Last Updated on March 10, 2013 by Jimson Lee
One of the earliest papers I read on 400 meter training was written by William Black from the 1988 Winter edition of TRACK COACH.
You can download the PDF here (168Kb).
The paper talks about the physiological factors of performance in the 400 meters, and one specific reference was from 1980. It’s a good read if you want to know the physiological factors in relation to race distribution.
But there was some interesting data from the research of a 1980 study from VanCoppenolle. Remember that by 1980, and even by the start of 1988, only 2 men broke 44 seconds. By the end of 1988, that number would be increased to 4!
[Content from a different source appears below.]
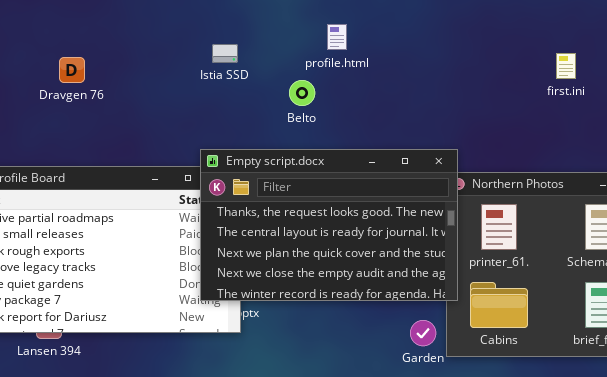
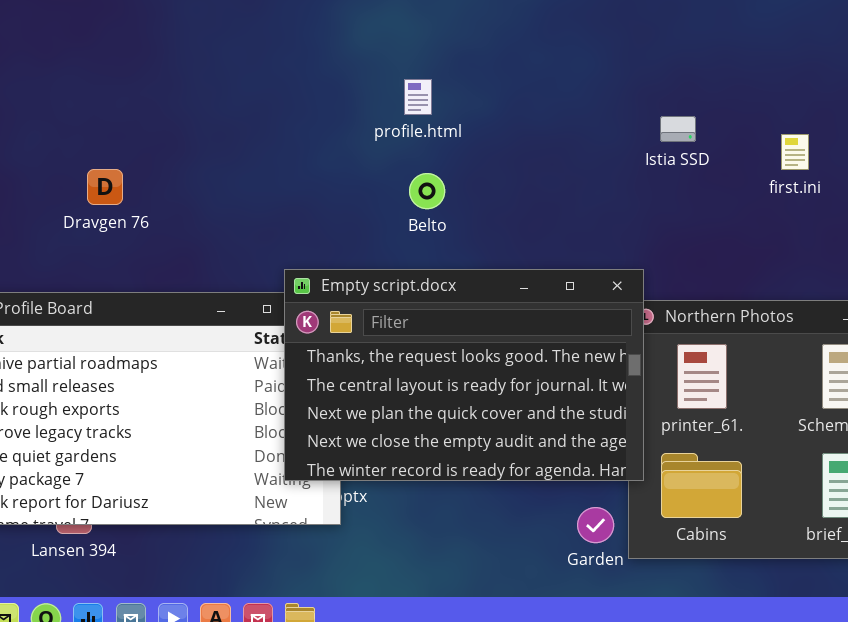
profile.html: [327,24,347,50] -> [404,79,432,115], moved
Istia SSD: [212,44,238,63] -> [660,116,696,142], moved
Dravgen 76: [59,57,85,83] -> [87,169,123,205], moved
- 400 meter dashes run in 43.8-44.9 seconds were accomplished by running the first and second 200 meters in a mean time of 21.5 (20.7-22.4) and 23.0 (22.1-23.5) seconds, respectively. 400-meters run in 45.0-45.9 seconds were run with the first and second 200s covered in mean times of 21.7 (20.8-22.7) and 23.8 (22.5-25.0).
The top runners have a smaller time differential between the first and second 200 meters (1.5 vs. 2.1 seconds). The difference between the mean times for the second 200 meters for the two groups of runners is significant on the 1% level.
- For the fastest (43.8-44.9) 400 runners, there is no distinct correlation between the second 200 meters and the final time. A favorable result can be run with a reactively fast or slow second 200 meters.
- For 400 runners in the 45.0-45.9 second category, there is a distinct correlation between a better final time and a better second 200 time.
Take a look at splits from the USATF 2008 Men’s 400m Olympic Trials Finals, and you’ll see differentials of 0.86 and 1.10 from Jeremy Wariner and LaShawn Merritt.
Here’s the link to the 400 meter splits from 2009 Berlin World Championships with a deeper look from the IAAF Biomechanical Analysis.
The conclusion is straight forward: the difference between the best and the sub-best 400 runners is that the best were able to run a faster second 200!
Duh! I’ve been preaching speed reserve for almost 5 years now on this Blog!
As for physiology, here were the conclusions:
- Success in the 400 is highly dependent upon a very high ability to produce energy via anaerobic glycolysis, with the accompanying lactate acidosis. When comparing heterogeneous groups of runners, the anaerobic capacity of the athlete is the main determinant of superior ability to run the 400 meters.
- More successful 400 meter runners are characterized by superior sprint speed. When comparing homogeneous groups of runners characterized by a very high anaerobic capacity, those who are faster over shorter distances tend to also be faster in the 400.
- More successful 400 meter runners may be characterized by superior alactate anaerobic capacity. It may be that those runners who are able to produce more energy in the early stages of the race, via the splitting of high energy phosphates, are more successful.
- Successful 400 meter runners are characterized by an anaerobic power similar to that of other athletes who participate in sports requiring a combination of speed and aerobic endurance (for example, soccer and basketball). A very high maximum oxygen uptake is not advantageous, and may even be detrimental, to high-level performance.
Now the 4 points above in nothing new for intermediate or advanced coaches, but it does give you an idea of the traits for 400 meter athlete selection, as well as planning your 400 meter workouts.
Of course, all this depends on your sample pool of athletes you have to work with!